BF16 fallback priority (online mode)

for each linear layer:
    if prefix in ignored_layers               → BF16  (explicit override, highest priority)
    elif block_idx < num_bf16_fallback_layers → BF16  (coarse leading-block rule)
    else                                      → MXFP4 DualScale online

Layers outside blocks.N.* (e.g. condition_embedder.*) are always quantized unless they appear in ignored_layers.

Validation and Notes

  1. Online single-scale (mxfp4) quantizes BF16 weights at load time using npu_dynamic_mx_quant (single-scale). No calibration mul_scale is available — all output partitions receive an identity pre-scale. No offline checkpoint format exists for this method.

  2. Online dual-scale (mxfp4_dualscale, is_checkpoint_serialized=False) quantizes BF16 weights using npu_dynamic_dual_level_mx_quant (fine + coarse scales computed on the fly). No calibration mul_scale; leading blocks or explicit ignored_layers stay in BF16 for accuracy.

  3. Offline dual-scale (mxfp4_dualscale, is_checkpoint_serialized=True)recommended for production — loads four tensors per quantized layer: FP4 weight, fine scale (uint8 reinterpreted as float8_e8m0fnu), coarse scale (float32), and per-input-channel mul_scale (float32). BF16 fallback layers have no quantization tensors and are routed via ignored_layers.

  4. Scale dtype: fine scales are stored as uint8 in safetensors (same bit layout as float8_e8m0fnu) and reinterpreted at load time without a lossy float32 round-trip.

  5. Cascade model config propagation: in a cascade model (transformer + transformer_2), vLLM-Omni reads each transformer's own config.json and rebuilds the quant config locally when ignored_layers differs between transformers, ensuring per-layer routing is accurate for each. The first transformer's config is propagated to od_config so the second transformer can reuse it as a starting point.

  6. Self-attention QKV fusion: Q, K, V projection weights are fused into a single QKVParallelLinear layer at runtime. ignored_layers entries use the fused name (attn1.to_qkv), written automatically by the merge script.

  7. W4A4 carries higher quantization noise than W8A8 (16 vs 256 levels). The DualScale offline method mitigates this with calibrated mul_scale smooth quantization. Use ignored_layers and num_bf16_fallback_layers to trade off compression vs. accuracy for precision-sensitive layers.

#### SUPPLIED ENTRIES:
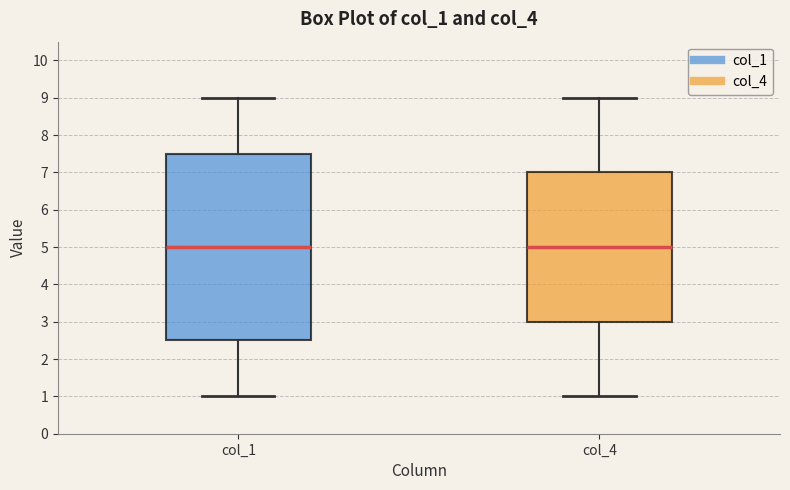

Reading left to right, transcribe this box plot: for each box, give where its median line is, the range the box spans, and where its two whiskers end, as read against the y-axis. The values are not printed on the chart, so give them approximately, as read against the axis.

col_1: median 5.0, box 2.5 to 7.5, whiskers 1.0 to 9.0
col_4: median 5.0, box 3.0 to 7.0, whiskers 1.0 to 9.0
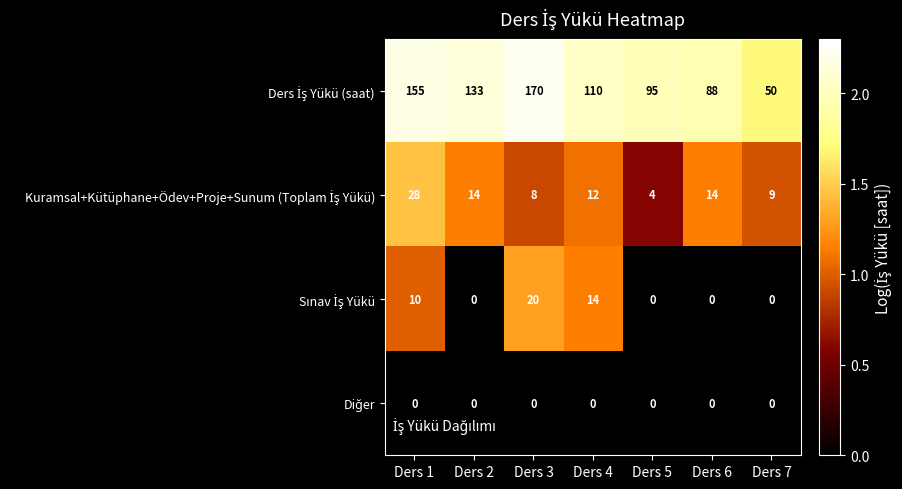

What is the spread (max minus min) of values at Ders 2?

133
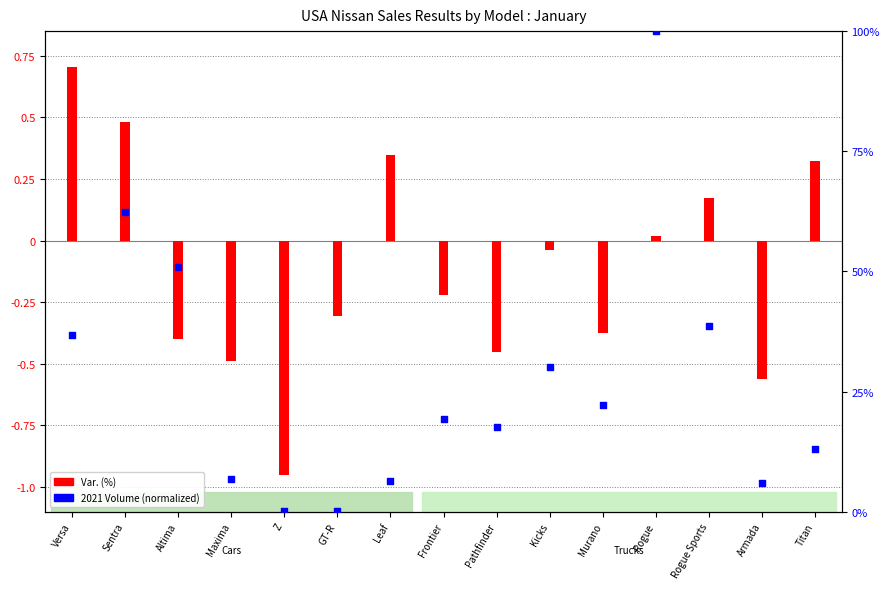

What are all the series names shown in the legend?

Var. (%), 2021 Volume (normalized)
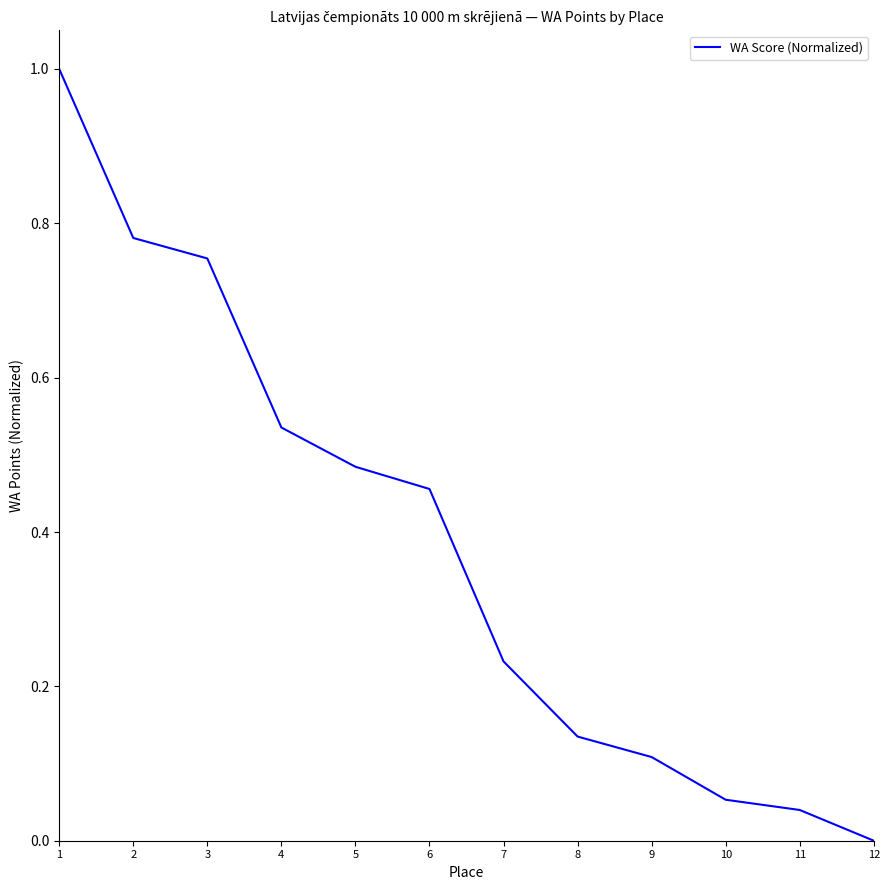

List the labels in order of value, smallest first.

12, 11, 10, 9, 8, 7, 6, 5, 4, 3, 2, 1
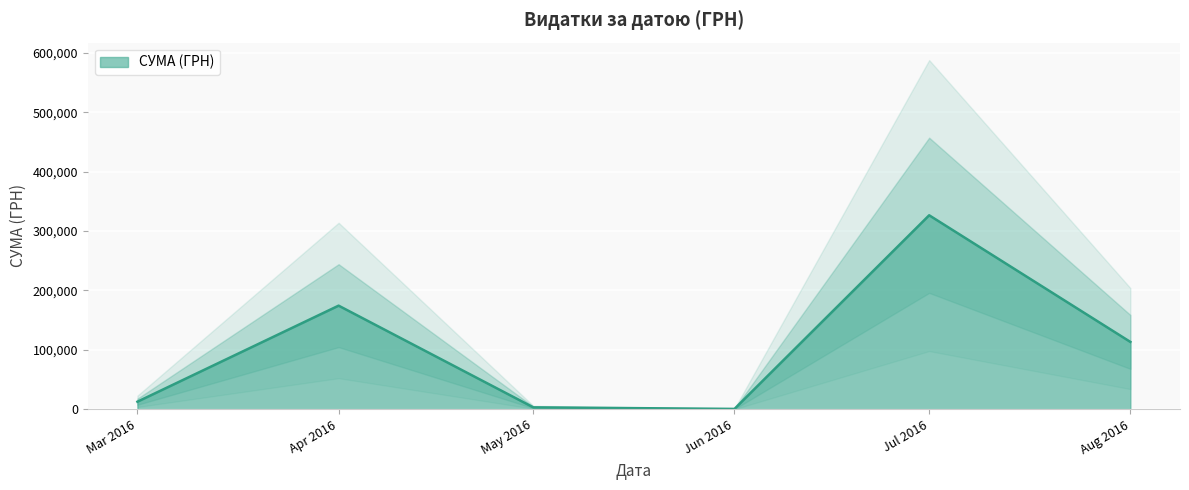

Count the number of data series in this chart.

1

#### GOAL OF THE EXERCISE:
Carry on the MXFP4 quantization notes above, starting after their last sentence.

#### RESULT FOR THIS TASK:
Adapting MXFP4 for a New Model

This section is aimed at developers who want to add MXFP4 support to a model other than Wan2.2. The three integration points are: (1) discovering the correct runtime layer names, (2) wiring ignored_layers into the model, and (3) writing a merge script for offline checkpoints.

Step 1 — Discover runtime layer names

ignored_layers entries must match the runtime parameter names used inside vllm-omni, which may differ from the names stored in the diffusers checkpoint. The canonical source of truth is the model's own named_parameters().

from vllm_omni import Omni

# Load the model without quantization to inspect parameter names.
omni = Omni(model="/path/to/your-model")  # no --quantization flag
for name, _ in omni.pipeline.transformer.named_parameters():
    if "weight" in name and "scale" not in name:
        print(name)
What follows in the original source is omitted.